- **本文**:

_ _ _ _

それぞれ癖は強いものの、最終的には人情味溢れる良い人たちです。
マ・ヨンエ:愛すみれ
陸軍大佐の妻で、村の奥様会のトップに君臨する人物。美容とオシャレに目がない。
ミュージカル版の映像を見ると、歌のソロパートもありそうです。
ナ・ウォルスク:杏野このみ
村の風紀を監視する人民班長。マ・ヨンエ(愛すみれ)のご機嫌取りに忙しい奥様会の重鎮。酒癖が悪い。
ヤン・オックム:愛羽あやね
村で美容室を営む。ナ・ウォルスク(杏野このみ)と共にマ・ヨンエ(愛すみれ)のご機嫌取りをしている。
ヒョン・ミョンスン:琴峰紗あら
奥様会でのヒエラルキーは下の方。おっとりしておとなしいタイプだが、時々本質を突いた発言で周囲を凍り付かせることがある。
(ミュージカル版では描かれていませんが)リ・ジョンヒョクの兄の死にかかわりを持つ、チョン・マンボク(麻斗海伶)の妻。
イム・ソヨン:白綺華
この役名は韓国ドラマ版で調べても出てこないので、どのような役どころなのか不明でしたが、宝塚版では村の奥様メンバーの一員でした。
リ・ジョンヒョクの関係者
リ・チュンニョル:奏乃はると
リ・ジョンヒョク(朝美絢)の父親。朝鮮人民軍総政府局長という肩書を持つ軍幹部。
チョン・マンボク:麻斗海伶
盗聴を専門とする部署に所属する軍人で、チョ・チョルガン(諏訪さき)の部下。ヒョン・ミョンスン(琴峰紗あら)の夫。
事故死したリ・ジョンヒョク(朝美絢)の兄と親交があったものの、チョ・チョルガンに脅されて事故死に関わった過去を持つ。
軍事部長:稀羽りんと
軍でリ・ジョンヒョク(朝美絢)の父であるリ・チュンニョル(奏乃はると)と対抗する勢力の幹部。
チョ・チョルガン(諏訪さき)と繋がっている。
ユン・セリの関係者
ユン・セヒョン:桜路薫
ユン・セリ(夢白あや)の次兄。欲深く、父親から後継者に指名されているユン・セリを追い落とそうと企む。
ク・スンジュン(瀬央ゆりあ)に騙されて大金を失っており、彼を捕えようと追っている。
広報チーム長:和奏樹
ドラマ内での役名はホン・チャンシク。ユン・セリ(夢白あや)の部下で、セリズ・チョイスの広報チーム長を務める。
セリの声を聴くとストレスで蕁麻疹が出るが、失踪したセリを懸命に探す。
雪組「愛の不時着」その他のキャスト
キム課長:絢斗しおん
韓国の国家情報院(秘密警察)課長。

_ _ _ _

- **データ**:
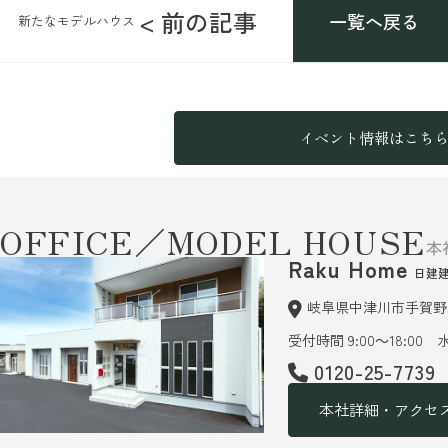
< 前の記事
一覧へ戻る
新たなモデルハウス
イベント情報はこち
OFFICE／MODEL HOUSE
本
Raku Home
日建
岐阜県中津川市手賀野6
受付時間 9:00～18:00
0120-25-7739
本社詳細・アクセ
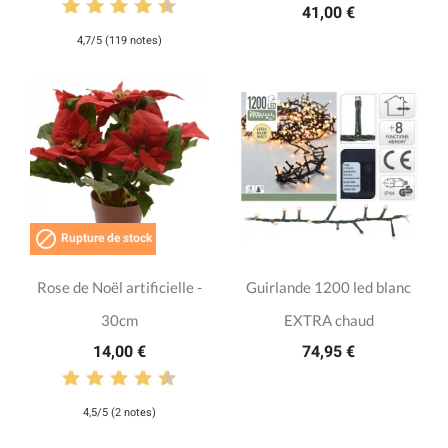
41,00 €
4,7/5 (119 notes)

Rupture de stock
Rose de Noël artificielle -
Guirlande 1200 led blanc
30cm
EXTRA chaud
14,00 €
74,95 €
4,5/5 (2 notes)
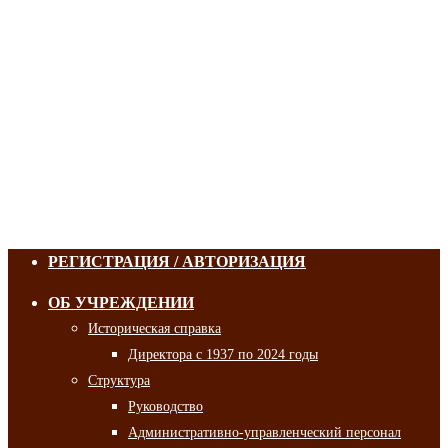
РЕГИСТРАЦИЯ / АВТОРИЗАЦИЯ
ОБ УЧРЕЖДЕНИИ
Историческая справка
Директора с 1937 по 2024 годы
Структура
Руководство
Административно-управленческий персонал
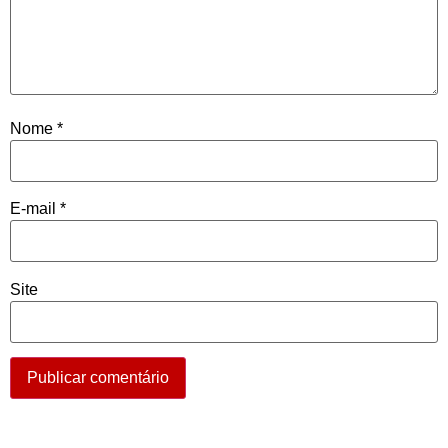
Nome
*
E-mail
*
Site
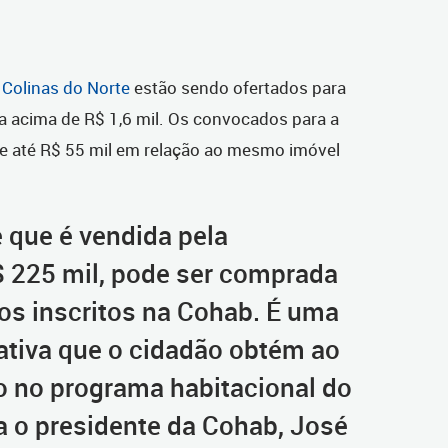
l
Colinas do Norte
estão sendo ofertados para
a acima de R$ 1,6 mil. Os convocados para a
e até R$ 55 mil em relação ao mesmo imóvel
que é vendida pela
$ 225 mil, pode ser comprada
los inscritos na Cohab. É uma
ativa que o cidadão obtém ao
ão no programa habitacional do
a o presidente da Cohab, José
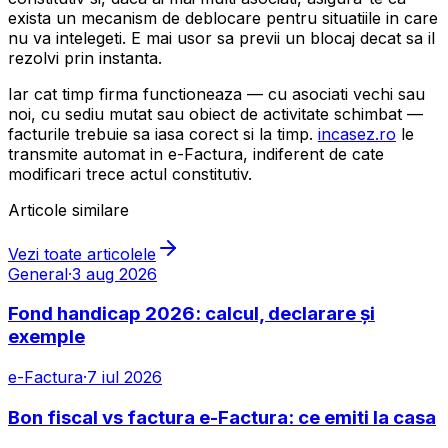
exista un mecanism de deblocare pentru situatiile in care
nu va intelegeti. E mai usor sa previi un blocaj decat sa il
rezolvi prin instanta.
Iar cat timp firma functioneaza — cu asociati vechi sau
noi, cu sediu mutat sau obiect de activitate schimbat —
facturile trebuie sa iasa corect si la timp.
incasez.ro
le
transmite automat in e-Factura, indiferent de cate
modificari trece actul constitutiv.
Articole similare
Vezi toate articolele
General
·
3 aug 2026
Fond handicap 2026: calcul, declarare și
exemple
e-Factura
·
7 iul 2026
Bon fiscal vs factura e-Factura: ce emiti la casa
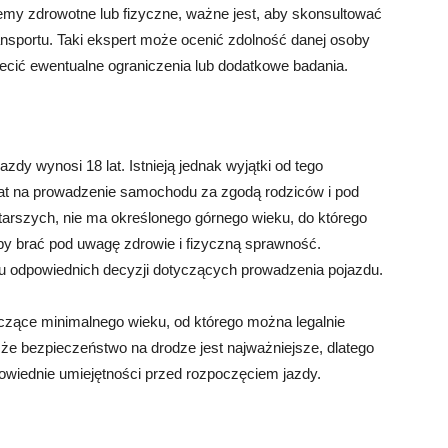
emy zdrowotne lub fizyczne, ważne jest, aby skonsultować
ansportu. Taki ekspert może ocenić zdolność danej osoby
cić ewentualne ograniczenia lub dodatkowe badania.
dy wynosi 18 lat. Istnieją jednak wyjątki od tego
lat na prowadzenie samochodu za zgodą rodziców i pod
arszych, nie ma określonego górnego wieku, do którego
y brać pod uwagę zdrowie i fizyczną sprawność.
u odpowiednich decyzji dotyczących prowadzenia pojazdu.
czące minimalnego wieku, od którego można legalnie
że bezpieczeństwo na drodze jest najważniejsze, dlatego
owiednie umiejętności przed rozpoczęciem jazdy.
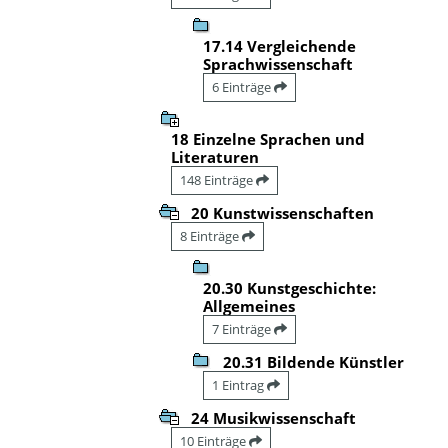
17.14 Vergleichende
Sprachwissenschaft
6 Einträge
18 Einzelne Sprachen und
Literaturen
148 Einträge
20 Kunstwissenschaften
8 Einträge
20.30 Kunstgeschichte:
Allgemeines
7 Einträge
20.31 Bildende Künstler
1 Eintrag
24 Musikwissenschaft
10 Einträge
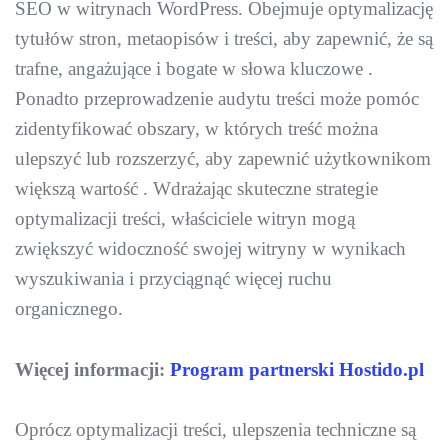
SEO w witrynach WordPress. Obejmuje optymalizację
tytułów stron, metaopisów i treści, aby zapewnić, że są
trafne, angażujące i bogate w słowa kluczowe .
Ponadto przeprowadzenie audytu treści może pomóc
zidentyfikować obszary, w których treść można
ulepszyć lub rozszerzyć, aby zapewnić użytkownikom
większą wartość . Wdrażając skuteczne strategie
optymalizacji treści, właściciele witryn mogą
zwiększyć widoczność swojej witryny w wynikach
wyszukiwania i przyciągnąć więcej ruchu
organicznego.
Więcej informacji:
Program partnerski Hostido.pl
Oprócz optymalizacji treści, ulepszenia techniczne są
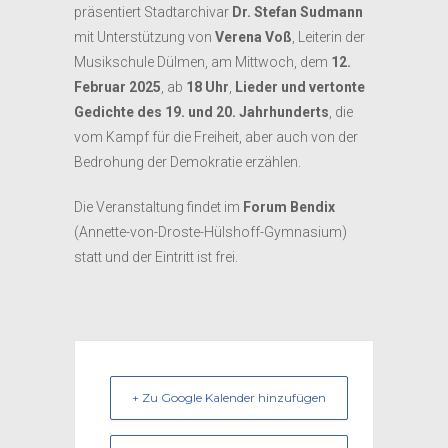
präsentiert Stadtarchivar
Dr. Stefan Sudmann
mit Unterstützung von
Verena Voß
, Leiterin der
Musikschule Dülmen, am Mittwoch, dem
12.
Februar 2025
, ab
18 Uhr
,
Lieder und vertonte
Gedichte des 19. und 20. Jahrhunderts
, die
vom Kampf für die Freiheit, aber auch von der
Bedrohung der Demokratie erzählen.
Die Veranstaltung findet im
Forum Bendix
(Annette-von-Droste-Hülshoff-Gymnasium)
statt und der Eintritt ist frei.
+ Zu Google Kalender hinzufügen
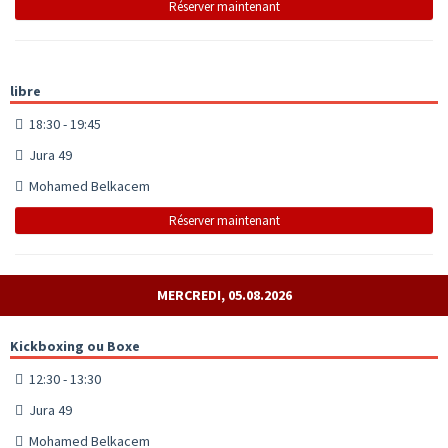
Réserver maintenant
libre
18:30 - 19:45
Jura 49
Mohamed Belkacem
Réserver maintenant
MERCREDI, 05.08.2026
Kickboxing ou Boxe
12:30 - 13:30
Jura 49
Mohamed Belkacem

_ _ _ _

- **課題 1**: キャスト紹介の文章のうち、「ヤン・オックム:愛羽あやね」から「リ・ジョンヒョク(朝美絢)の父親。朝鮮人民軍総政府局長という肩書を持つ軍幹部。」までの部分を一字一句変えずに書き出すこと。
- **課題 2**: 行のうち、「SEO w witrynach」を含む行から「Oprócz optymalizacji treści, ulepszenia」を含む行までを両端も含め、空行を除いて、列名を「番号」と「内容」としたMarkdownの表に整えること。
キャスト紹介の文章と行は、それぞれ別の出どころから取ったものである。

- **解答 1**:
ヤン・オックム:愛羽あやね
村で美容室を営む。ナ・ウォルスク(杏野このみ)と共にマ・ヨンエ(愛すみれ)のご機嫌取りをしている。
ヒョン・ミョンスン:琴峰紗あら
奥様会でのヒエラルキーは下の方。おっとりしておとなしいタイプだが、時々本質を突いた発言で周囲を凍り付かせることがある。
(ミュージカル版では描かれていませんが)リ・ジョンヒョクの兄の死にかかわりを持つ、チョン・マンボク(麻斗海伶)の妻。
イム・ソヨン:白綺華
この役名は韓国ドラマ版で調べても出てこないので、どのような役どころなのか不明でしたが、宝塚版では村の奥様メンバーの一員でした。
リ・ジョンヒョクの関係者
リ・チュンニョル:奏乃はると
リ・ジョンヒョク(朝美絢)の父親。朝鮮人民軍総政府局長という肩書を持つ軍幹部。

- **解答 2**:
| 番号 | 内容 |
|---|---|
| 1 | SEO w witrynach WordPress. Obejmuje optymalizację |
| 2 | tytułów stron, metaopisów i treści, aby zapewnić, że są |
| 3 | trafne, angażujące i bogate w słowa kluczowe . |
| 4 | Ponadto przeprowadzenie audytu treści może pomóc |
| 5 | zidentyfikować obszary, w których treść można |
| 6 | ulepszyć lub rozszerzyć, aby zapewnić użytkownikom |
| 7 | większą wartość . Wdrażając skuteczne strategie |
| 8 | optymalizacji treści, właściciele witryn mogą |
| 9 | zwiększyć widoczność swojej witryny w wynikach |
| 10 | wyszukiwania i przyciągnąć więcej ruchu |
| 11 | organicznego. |
| 12 | Więcej informacji: |
| 13 | Program partnerski Hostido.pl |
| 14 | Oprócz optymalizacji treści, ulepszenia techniczne są |